Researchers from Ann & Robert H. Lurie Children’s Hospital of Chicago and colleagues found that African-American race was associated with chronic inflammation of the placenta, as well as with underdeveloped or obstructed vessels in the fetal side of the placenta. These abnormalities suggest that the fetus was not getting enough oxygen and nutrients from the placenta, which may lead to poor growth, neurodevelopmental impairments, kidney dysfunction, cardiovascular problems or lung disease. Findings were published in the journal Placenta.
“Chronic inflammation in the placenta may be associated with maternal stress during pregnancy, as well as long-term stress linked to racial disparity, socioeconomic environment, and other external influences,” says senior author Karen Mestan, MD, MSCI, neonatologist at Lurie Children’s and Associate Professor of Pediatrics at Northwestern University Feinberg School of Medicine. “Describing the specific pathology in the placenta from African-American preterm births may offer insights into how these social, environmental and individual factors could be registered in the body and possibly impact pregnancy outcomes.”
In the study, Dr. Mestan and colleagues compared placentas available from 296 white and 224 African-American mother-infant pairs among births at or before 32 weeks gestation. It is unclear whether the associations they found reflect a causal influence of stress.
“Analyzing the abnormalities in the placenta might also help us guide clinical management of these babies and provide more individualized treatment based on these early markers of disease,” says Dr. Mestan. “Our ongoing research is looking at how identifying changes in the placenta could help prevent disease in premature infants.”
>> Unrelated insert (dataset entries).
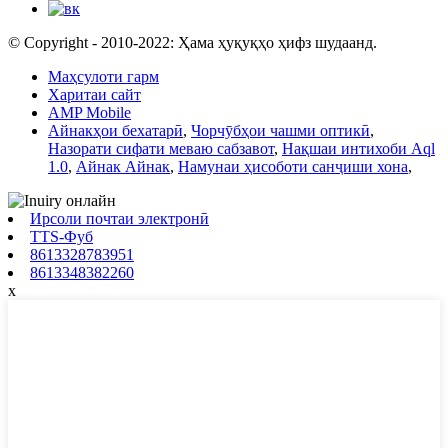
© Copyright - 2010-2022: Ҳама ҳуқуқҳо ҳифз шудаанд.
Маҳсулоти гарм
Харитаи сайт
AMP Mobile
Айнакҳои бехатарӣ
,
Чорчӯбҳои чашми оптикӣ
,
Назорати сифати меваю сабзавот
,
Нақшаи интихоби Aql
1.0
,
Айнак Айнак
,
Намунаи ҳисоботи санҷиши хона
,
Ирсоли почтаи электронӣ
TTS-Фуб
8613328783951
8613348382260
x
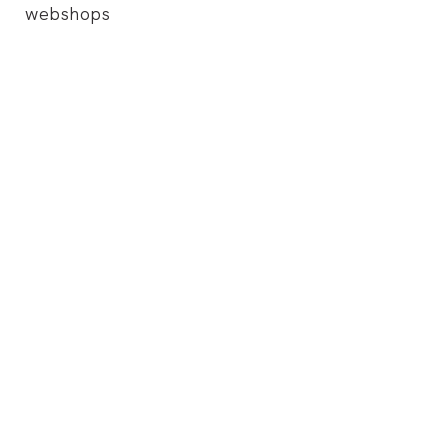
webshops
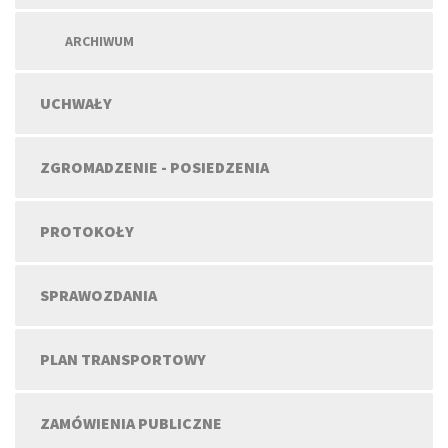
ARCHIWUM
UCHWAŁY
ZGROMADZENIE - POSIEDZENIA
PROTOKOŁY
SPRAWOZDANIA
PLAN TRANSPORTOWY
ZAMÓWIENIA PUBLICZNE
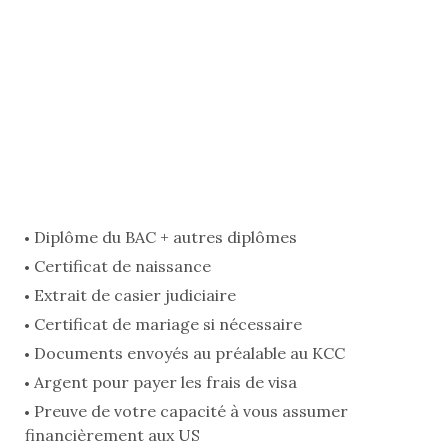
Diplôme du BAC + autres diplômes
Certificat de naissance
Extrait de casier judiciaire
Certificat de mariage si nécessaire
Documents envoyés au préalable au KCC
Argent pour payer les frais de visa
Preuve de votre capacité à vous assumer
financièrement aux US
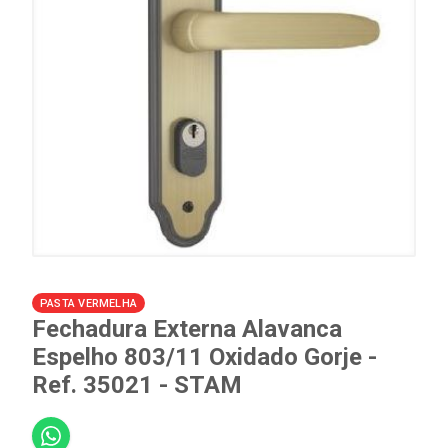
PASTA VERMELHA
Fechadura Externa Alavanca
Espelho 803/11 Oxidado Gorje -
Ref. 35021 - STAM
This study was funded by the National Heart, Lung, and Blood Institute grants (K23 HL093302, RO1 HL139798) to Dr. Mestan. Other funding sources included Northwestern Memorial Foundation Friends of Prentice Grants Initiative and the Northwestern University Pathology Core Facility.
Research at Ann & Robert H. Lurie Children’s Hospital of Chicago is conducted through the Stanley Manne Children’s Research Institute. The Manne Research Institute is focused on improving child health, transforming pediatric medicine and ensuring healthier futures through the relentless pursuit of knowledge. Lurie Children’s is ranked as one of the nation’s top children’s hospitals by U.S. News & World Report. It is the pediatric training ground for Northwestern University Feinberg School of Medicine. Last year, the hospital served more than 220,000 children from 48 states and 49 countries.